Urban Engines
- Type: Private (acquired by Google)
- Industry: Data Analytics
- Defunct: September 2016
- Fate: Acquired by Google
- Headquarters: Los Altos, California, United States,
- Key people: Shiva Shivakumar (Co-Founder and CEO) Balaji Prabhakar (Co-Founder & Chief Scientist)
- Website: www.urbanengines.com

= Urban Engines =

Urban Engines was a data analytics startup based in Silicon Valley. It was acquired by Google in September 2016. It used data to give insight into cities and how people move around in them. Founder and CEO Shiva Shivakumar says the company is mapping the "Internet of Moving Things," as quoted by the New York Times, which is a new way of mapping objects in motion. The company's goal is to improve mobility in cities.
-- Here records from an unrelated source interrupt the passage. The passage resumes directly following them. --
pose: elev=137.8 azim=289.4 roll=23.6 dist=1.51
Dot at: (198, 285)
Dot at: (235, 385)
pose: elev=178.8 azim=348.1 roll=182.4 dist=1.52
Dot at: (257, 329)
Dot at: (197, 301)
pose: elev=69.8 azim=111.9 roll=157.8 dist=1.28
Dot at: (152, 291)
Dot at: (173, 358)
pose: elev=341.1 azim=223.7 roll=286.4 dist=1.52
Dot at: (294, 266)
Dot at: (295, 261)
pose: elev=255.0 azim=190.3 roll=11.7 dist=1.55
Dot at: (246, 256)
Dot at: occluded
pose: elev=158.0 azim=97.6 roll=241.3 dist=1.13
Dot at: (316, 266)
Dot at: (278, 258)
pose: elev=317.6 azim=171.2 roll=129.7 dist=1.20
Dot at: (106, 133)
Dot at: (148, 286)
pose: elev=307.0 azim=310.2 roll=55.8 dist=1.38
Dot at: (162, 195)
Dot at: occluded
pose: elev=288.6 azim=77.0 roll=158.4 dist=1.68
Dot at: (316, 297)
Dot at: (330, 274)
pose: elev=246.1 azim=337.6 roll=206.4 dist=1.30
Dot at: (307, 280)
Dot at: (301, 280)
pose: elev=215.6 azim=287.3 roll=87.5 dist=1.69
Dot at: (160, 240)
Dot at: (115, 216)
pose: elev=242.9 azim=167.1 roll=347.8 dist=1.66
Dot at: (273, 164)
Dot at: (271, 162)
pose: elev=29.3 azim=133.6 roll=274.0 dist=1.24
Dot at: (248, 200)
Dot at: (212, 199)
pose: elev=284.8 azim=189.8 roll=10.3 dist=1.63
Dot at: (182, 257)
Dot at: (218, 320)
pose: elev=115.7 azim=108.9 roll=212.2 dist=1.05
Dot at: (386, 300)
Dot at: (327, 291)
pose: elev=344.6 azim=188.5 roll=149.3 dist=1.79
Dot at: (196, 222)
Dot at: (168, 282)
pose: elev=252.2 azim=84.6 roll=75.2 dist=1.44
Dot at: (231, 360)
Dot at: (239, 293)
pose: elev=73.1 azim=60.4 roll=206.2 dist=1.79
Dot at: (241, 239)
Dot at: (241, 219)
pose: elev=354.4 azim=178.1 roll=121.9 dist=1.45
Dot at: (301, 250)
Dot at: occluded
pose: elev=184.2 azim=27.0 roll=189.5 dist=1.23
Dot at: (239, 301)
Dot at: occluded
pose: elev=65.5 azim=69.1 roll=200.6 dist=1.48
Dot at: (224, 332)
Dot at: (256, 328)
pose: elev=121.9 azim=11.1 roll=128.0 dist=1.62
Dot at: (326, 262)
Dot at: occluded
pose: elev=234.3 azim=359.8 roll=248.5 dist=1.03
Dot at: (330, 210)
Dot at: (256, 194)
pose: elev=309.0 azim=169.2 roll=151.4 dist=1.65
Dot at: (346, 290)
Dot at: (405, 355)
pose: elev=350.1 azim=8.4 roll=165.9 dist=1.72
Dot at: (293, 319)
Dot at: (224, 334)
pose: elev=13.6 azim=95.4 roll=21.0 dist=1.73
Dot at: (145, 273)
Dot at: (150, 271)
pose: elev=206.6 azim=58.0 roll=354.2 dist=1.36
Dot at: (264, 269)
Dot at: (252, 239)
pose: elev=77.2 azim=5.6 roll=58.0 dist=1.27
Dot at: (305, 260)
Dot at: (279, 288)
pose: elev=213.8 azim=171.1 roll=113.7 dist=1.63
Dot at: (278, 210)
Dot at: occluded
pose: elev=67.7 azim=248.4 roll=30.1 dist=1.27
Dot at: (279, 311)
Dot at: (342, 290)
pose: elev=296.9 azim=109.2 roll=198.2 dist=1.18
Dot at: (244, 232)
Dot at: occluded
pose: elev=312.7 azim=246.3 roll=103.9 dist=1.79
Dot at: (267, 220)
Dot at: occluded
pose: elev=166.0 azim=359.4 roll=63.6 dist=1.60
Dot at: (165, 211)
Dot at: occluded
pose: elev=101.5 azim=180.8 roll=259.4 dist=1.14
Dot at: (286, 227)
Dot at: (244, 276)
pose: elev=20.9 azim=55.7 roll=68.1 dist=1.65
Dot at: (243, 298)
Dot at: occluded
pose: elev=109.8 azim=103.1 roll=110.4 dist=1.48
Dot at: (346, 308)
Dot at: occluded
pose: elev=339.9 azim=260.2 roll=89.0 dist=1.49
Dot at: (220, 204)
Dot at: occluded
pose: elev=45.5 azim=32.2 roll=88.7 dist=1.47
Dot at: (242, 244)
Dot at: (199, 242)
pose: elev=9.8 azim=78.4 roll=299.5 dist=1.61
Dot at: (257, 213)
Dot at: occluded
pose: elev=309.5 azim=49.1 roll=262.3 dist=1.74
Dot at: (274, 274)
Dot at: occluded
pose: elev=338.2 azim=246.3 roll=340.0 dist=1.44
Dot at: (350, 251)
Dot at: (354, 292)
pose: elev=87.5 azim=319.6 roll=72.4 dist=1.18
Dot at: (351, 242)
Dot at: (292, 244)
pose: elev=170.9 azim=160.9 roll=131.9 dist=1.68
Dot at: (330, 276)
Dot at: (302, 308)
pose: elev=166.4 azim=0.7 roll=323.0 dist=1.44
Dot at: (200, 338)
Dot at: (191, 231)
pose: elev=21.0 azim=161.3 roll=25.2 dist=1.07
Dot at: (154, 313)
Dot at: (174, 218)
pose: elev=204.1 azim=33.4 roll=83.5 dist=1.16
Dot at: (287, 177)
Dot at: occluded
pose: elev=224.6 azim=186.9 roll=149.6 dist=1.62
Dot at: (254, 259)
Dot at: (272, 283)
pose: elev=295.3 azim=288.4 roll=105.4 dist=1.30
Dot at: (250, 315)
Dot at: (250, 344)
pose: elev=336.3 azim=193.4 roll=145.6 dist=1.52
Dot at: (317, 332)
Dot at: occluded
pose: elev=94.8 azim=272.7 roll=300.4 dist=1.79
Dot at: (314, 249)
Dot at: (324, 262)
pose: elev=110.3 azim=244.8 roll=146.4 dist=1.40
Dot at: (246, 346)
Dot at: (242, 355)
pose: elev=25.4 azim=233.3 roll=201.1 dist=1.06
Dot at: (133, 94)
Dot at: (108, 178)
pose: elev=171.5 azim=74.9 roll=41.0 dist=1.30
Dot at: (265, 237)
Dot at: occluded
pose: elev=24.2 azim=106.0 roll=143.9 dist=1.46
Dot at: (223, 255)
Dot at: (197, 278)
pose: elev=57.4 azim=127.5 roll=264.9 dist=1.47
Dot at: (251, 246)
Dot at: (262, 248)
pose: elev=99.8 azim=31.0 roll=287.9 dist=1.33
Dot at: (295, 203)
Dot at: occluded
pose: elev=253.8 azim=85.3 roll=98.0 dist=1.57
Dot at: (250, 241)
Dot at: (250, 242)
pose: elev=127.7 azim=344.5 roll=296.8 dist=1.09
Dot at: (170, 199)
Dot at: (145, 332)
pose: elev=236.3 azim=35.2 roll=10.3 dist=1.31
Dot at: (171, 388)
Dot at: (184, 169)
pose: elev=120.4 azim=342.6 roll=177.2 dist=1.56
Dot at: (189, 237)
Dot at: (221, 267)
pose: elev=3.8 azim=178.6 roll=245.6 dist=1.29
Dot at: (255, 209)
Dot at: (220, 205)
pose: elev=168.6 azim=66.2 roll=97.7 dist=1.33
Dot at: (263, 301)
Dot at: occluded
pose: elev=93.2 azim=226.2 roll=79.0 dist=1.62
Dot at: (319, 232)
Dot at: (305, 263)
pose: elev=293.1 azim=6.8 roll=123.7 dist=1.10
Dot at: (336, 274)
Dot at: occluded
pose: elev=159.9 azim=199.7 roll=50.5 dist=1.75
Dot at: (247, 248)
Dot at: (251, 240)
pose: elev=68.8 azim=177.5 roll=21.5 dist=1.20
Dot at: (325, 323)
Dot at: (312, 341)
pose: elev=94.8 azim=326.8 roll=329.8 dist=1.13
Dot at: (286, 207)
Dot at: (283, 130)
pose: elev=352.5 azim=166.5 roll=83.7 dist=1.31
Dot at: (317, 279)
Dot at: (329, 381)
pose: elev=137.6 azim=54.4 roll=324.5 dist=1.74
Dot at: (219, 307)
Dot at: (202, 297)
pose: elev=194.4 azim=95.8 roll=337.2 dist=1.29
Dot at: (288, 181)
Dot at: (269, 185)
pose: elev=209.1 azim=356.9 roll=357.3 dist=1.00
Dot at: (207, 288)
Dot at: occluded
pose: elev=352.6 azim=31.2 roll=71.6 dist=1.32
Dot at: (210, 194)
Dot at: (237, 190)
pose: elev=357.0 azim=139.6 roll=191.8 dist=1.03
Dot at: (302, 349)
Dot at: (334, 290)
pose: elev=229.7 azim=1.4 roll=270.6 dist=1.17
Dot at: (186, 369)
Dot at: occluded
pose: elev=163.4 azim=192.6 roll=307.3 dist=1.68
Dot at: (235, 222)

Urban Engines has developed a new type of database, which maps objects in motion, called a "Space/Time Engine", and currently has deals with cities like, Washington D.C., São Paulo and Singapore as well as delivery and logistics companies.

The company also released a commuter app with "mixed-mode routing," which evaluates different modes of transportation – walking, driving, public transit, and Uber – to give users the quickest routes. The app is built on Urban Engines own proprietary mapping system.

==History and funding==
The company was founded by Shiva Shivakumar and Balaji Prabhakar. Shiva was previously VP of Engineering and a Distinguished Entrepreneur at Google (2001-2010), who helped build AdSense, Search Appliances and Cloud Apps, and Balaji is a Stanford professor and director of the Stanford Center for Societal Networks, a prominent research initiative to make societal networks smarter, more scalable and more efficient.

Urban Engines has raised an undisclosed amount of money led by Google Ventures. Andreessen Horowitz, SV Angel, Greylock, Samsung Ventures, early Google investor Ram Shriram and Google Chairman Eric Schmidt also participated.